Language As A Second English


Language As A Second English

By Heater Case

I’m not sure how long ago it happened, but there was a misfired spark in the primordial soup of contemporary American English. The first instance I can remember was in late 1965 when Stevie Wonder joyfully sang the phrase, “Baby, everything is alright. Uptight! Out of sight!”

Within weeks it seemed like we all woke up in another dimension. Quite possibly the one where Mister Spock has a beard. 

Most dictionaries offer the word uptight as ‘being tense, nervous, uneasy, angry, indignant, rigidly conventional’. 

Huh? Stevie wasn’t singing about any of that stuff. I checked.
I know English has been an organic snowball rolling down the hill of time,  picking up pebbles, twigs and leaves along the way. Otherwise, we’d still be using Thee, Ye, Thy, and Olde on a daily basis. But waking up one morning and a certain term now means the exact opposite than it did the night before? 

Some words have disappeared overnight, leaving other words to nervously double lock their doors when they go to bed. One day we said that we ‘were in the hospital’. I guess we were ‘in the hospital’ for an articlectomy because the next day we were telling everybody that we had been ‘in hospital’. 

Yeah, okay, I know what happened in this case. Somehow we decided to speak Canadian. I guess this was our olive branch for not switching to the metric system.

Well, have you ever wondered why people seem compelled to answer questions with the word well? See what I did there?
Watch TV. Talk to people. Where did this ‘well’ come from? 

Remember when you’d be flying somewhere, and the captain came on the speakers they’d usually stretch out the first word of whatever they were going to say.
“Gooooood afternoon, ladies and gentlemen, this is your captain speaking.”

This was because most of those pilots were former military and used a hands-free voice-activated microphone fastened around their necks. The long drawl of the first word activated the mic.
This isn’t the case with this ‘well’ stuff. It has no intrinsic value and adds nothing to what you’re saying.

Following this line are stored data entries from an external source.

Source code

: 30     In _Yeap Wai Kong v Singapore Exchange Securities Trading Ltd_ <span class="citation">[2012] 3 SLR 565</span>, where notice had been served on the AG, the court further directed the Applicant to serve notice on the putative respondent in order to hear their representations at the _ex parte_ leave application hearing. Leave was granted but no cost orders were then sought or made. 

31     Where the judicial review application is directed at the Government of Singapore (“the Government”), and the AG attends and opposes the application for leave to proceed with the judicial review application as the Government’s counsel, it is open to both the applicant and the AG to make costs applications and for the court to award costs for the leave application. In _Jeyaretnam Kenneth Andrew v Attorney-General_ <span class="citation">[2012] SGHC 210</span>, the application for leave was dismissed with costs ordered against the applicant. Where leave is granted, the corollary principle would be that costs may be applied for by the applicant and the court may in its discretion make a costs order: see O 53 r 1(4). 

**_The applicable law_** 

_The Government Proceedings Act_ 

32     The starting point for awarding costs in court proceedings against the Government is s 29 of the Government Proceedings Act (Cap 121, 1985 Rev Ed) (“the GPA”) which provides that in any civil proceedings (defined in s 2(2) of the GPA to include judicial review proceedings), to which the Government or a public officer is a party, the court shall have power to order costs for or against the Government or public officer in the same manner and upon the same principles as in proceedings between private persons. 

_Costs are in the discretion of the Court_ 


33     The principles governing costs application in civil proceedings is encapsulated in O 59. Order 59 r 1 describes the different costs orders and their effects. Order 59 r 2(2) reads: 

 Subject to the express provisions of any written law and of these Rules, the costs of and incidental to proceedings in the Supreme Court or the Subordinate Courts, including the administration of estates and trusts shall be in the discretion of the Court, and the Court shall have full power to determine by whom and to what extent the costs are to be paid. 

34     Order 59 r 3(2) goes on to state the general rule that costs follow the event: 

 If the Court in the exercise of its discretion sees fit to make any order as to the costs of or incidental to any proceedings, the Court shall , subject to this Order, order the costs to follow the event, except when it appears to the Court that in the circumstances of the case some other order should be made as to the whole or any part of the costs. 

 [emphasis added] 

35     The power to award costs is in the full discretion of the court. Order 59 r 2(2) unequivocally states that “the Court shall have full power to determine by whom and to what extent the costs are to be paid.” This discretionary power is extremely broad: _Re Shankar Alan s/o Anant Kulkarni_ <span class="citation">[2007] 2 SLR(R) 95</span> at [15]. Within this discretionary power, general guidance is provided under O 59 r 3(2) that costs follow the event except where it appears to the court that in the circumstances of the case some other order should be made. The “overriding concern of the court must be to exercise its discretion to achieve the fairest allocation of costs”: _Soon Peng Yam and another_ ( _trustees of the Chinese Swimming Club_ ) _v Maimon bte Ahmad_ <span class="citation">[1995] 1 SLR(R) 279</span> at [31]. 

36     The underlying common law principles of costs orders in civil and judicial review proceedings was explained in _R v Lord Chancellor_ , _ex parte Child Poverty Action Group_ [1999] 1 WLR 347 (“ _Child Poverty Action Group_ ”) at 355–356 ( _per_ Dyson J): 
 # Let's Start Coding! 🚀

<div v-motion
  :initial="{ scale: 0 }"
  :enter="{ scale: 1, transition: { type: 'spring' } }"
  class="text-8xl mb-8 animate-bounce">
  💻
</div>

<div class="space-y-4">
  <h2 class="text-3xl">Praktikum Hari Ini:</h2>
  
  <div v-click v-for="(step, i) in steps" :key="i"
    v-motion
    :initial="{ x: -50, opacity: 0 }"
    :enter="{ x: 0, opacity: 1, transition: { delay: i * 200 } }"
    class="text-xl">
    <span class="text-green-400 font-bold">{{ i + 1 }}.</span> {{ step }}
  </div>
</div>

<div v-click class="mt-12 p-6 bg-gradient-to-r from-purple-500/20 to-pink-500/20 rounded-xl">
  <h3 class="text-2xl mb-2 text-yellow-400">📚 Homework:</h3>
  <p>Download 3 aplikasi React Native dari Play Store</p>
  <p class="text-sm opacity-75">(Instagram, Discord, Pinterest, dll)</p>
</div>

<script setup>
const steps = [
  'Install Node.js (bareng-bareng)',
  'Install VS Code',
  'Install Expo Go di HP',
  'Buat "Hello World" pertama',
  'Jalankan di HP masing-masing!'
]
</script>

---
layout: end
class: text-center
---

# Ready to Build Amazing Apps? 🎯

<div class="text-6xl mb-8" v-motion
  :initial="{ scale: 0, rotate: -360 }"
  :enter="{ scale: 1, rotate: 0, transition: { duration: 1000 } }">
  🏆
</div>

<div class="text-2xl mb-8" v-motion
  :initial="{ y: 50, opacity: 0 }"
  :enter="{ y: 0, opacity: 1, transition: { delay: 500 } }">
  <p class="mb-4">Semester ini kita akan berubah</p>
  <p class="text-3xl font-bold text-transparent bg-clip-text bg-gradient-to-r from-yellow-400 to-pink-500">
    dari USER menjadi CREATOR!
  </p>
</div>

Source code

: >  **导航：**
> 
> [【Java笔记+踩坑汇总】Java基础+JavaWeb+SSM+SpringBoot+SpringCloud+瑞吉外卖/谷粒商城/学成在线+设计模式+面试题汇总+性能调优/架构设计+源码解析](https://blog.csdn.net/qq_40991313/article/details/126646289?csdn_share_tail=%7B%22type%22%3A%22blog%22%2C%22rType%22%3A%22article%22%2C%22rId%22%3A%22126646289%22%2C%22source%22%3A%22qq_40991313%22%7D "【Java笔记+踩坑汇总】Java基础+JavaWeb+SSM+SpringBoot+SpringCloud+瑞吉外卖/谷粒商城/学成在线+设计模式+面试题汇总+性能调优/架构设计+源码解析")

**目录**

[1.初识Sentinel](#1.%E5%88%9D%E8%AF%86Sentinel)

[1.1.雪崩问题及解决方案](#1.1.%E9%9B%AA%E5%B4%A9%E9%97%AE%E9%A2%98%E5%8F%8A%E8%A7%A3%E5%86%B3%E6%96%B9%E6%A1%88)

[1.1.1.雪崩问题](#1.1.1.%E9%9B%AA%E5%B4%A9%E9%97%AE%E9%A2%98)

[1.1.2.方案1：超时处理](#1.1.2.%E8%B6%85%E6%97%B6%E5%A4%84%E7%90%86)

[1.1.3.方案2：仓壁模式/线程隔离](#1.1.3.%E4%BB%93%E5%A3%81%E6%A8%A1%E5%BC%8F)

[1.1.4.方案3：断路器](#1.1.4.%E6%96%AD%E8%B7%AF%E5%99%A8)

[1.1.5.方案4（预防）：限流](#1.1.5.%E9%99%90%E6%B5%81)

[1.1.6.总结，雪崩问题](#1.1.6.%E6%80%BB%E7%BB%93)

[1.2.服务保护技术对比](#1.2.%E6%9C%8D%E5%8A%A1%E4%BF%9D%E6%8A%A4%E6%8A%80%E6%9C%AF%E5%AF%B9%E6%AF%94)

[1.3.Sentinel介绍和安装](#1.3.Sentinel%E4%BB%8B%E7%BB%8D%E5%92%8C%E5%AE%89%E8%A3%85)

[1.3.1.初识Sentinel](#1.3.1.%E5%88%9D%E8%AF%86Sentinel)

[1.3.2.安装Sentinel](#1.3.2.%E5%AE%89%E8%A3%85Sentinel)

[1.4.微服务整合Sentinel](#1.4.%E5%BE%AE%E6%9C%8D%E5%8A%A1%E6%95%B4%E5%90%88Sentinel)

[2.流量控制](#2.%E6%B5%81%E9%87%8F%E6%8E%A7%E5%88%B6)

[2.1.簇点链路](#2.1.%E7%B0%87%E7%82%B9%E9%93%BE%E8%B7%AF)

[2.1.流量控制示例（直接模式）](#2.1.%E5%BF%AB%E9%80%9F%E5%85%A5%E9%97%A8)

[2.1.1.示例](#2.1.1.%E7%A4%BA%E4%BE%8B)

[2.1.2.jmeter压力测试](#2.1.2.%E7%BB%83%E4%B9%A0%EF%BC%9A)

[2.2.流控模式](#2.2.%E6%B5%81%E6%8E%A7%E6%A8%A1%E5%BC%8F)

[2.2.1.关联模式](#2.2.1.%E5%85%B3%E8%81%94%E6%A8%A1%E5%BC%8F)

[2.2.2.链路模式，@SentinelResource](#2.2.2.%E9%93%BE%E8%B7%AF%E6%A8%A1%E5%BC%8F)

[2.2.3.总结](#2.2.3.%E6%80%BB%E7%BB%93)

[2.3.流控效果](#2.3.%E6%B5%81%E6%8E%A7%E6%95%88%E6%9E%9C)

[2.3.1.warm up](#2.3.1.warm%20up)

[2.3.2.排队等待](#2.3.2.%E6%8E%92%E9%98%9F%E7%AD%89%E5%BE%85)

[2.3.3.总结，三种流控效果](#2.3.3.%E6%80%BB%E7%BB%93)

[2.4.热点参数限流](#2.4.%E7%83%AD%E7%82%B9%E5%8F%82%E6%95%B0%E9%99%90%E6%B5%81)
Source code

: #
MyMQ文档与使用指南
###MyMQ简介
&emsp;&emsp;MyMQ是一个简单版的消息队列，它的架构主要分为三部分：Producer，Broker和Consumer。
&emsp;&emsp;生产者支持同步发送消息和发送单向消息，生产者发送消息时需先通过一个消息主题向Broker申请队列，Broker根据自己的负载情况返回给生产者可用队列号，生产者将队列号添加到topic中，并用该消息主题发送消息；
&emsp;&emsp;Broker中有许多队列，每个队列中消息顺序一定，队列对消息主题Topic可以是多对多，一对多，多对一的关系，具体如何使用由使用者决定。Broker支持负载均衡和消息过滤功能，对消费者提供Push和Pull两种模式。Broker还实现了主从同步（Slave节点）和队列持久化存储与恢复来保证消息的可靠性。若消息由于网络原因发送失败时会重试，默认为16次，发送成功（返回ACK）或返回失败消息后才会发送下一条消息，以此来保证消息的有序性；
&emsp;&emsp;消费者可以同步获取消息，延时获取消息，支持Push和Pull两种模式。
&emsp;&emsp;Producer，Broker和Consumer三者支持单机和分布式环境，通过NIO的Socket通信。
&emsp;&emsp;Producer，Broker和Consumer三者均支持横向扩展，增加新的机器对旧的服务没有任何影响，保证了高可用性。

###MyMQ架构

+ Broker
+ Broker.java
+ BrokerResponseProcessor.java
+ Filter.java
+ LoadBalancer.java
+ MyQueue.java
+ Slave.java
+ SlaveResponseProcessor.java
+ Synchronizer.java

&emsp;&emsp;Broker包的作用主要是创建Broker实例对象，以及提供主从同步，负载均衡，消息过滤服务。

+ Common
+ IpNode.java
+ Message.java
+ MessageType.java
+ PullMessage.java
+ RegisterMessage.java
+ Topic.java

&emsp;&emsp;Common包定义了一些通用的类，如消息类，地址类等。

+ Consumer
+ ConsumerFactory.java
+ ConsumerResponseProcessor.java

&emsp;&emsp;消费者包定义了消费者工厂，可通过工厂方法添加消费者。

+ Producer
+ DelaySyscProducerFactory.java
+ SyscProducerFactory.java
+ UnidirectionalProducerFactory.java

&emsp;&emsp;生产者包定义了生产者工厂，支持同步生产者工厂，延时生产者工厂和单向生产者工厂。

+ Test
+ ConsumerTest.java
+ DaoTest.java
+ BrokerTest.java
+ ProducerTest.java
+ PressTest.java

Mass media has had an impact on our language for decades. 

I have some theories, beginning with Ronald Reagan. 

Reagan began every answer with a soft and pensive sounding ‘well’. This became the bedrock for any comedians doing impressions of the president back then. Catchphrases and buzz words have marbled our conversations to the point where people no longer talk to each other. They perform to each other.
We delve further. Stay with me here. 

The worst liars in the world have an obvious tell. When asked a question, they respond immediately by repeating the question. This is to buy time while formulating the lie. The more times the question is repeated, the more wheels are turning to get out from under the interrogation. 

“Did you steal the cookies?”

“Did I steal the cookies? Me? Did I steal the cookies? Why on earth would I steal the cookies? Do I look like someone who would steal the cookies? What could possibly possess me to steal the cookies?”
Have we become the most benign amateur liars in the world? So benign and so amateur that we actually approach giving an honest answer the same way we construct a lie? 

Has ‘well’ become the new ‘uh’ and ‘um’? The uh and um are bad habits that are the bane of public speaking, from debate class to broadcasting. They can be unlearned but it takes discipline and tenacity, much like learning how to twiddle your fingers in opposite directions (I’ve done it). 

Did this become a reflex in our everyday speech? Go ask somebody a question. See how many people start their answer with a ‘well’. Even scarier, see how many times you do it without even knowing it.

Oh, look at the time. We must bid farewell to Ronald Reagan and stolen cookies.
The next attribution goes to, of all people, Rocky Balboa. 

That was the first time I ever heard somebody answering a simple question with a universal affirmative encompassing all known matter and energy. A bit of an overkill if you ask me. 

Apparently, the universe thought so, too. It swung the pendulum back in the other direction towards the finite, the specific. 

Lo and behold, the two became interchangeable. Sorry, Scottie, we changed the laws of physics.
“Are you going to the party tonight?”
“Absolutely! It’s going to be a blast,”
“Exactly! Well, I’ll see you there.”

But we’re only scratching the surface here, aren’t we? 

“That’s exactly right!”

Somewhere in the subatomic realm, somewhere deep inside the word ‘right’, possibly deep inside the letter ‘G’, is the indisputably concise nexus of all things affirmative. It can only be seen with an electron microscopic but if you are conscripted into the Sacred Order Of The Exactly Right it’s game over. Forever. Ad Aeternam. Twenty-four/seven/three sixty-five/eight days a week. You are the rightess person ever.
The twenty-first century gives us the futurespeak we only saw in A Clockwork Orange and Idiocracy. We made it! We live in interesting times and some of that has to do with the sounds we make while we wait for our flying cars.
“Would you like to go steal some cookies with me?”

“Uh, yeah, no.”

“You’re not going to steal cookies with us, are you?”
“Yeah, no, yeah.”

Apparently, both these phrases mean ‘no’.

Yep, we’re definitely in the future only this time we’re all Groot.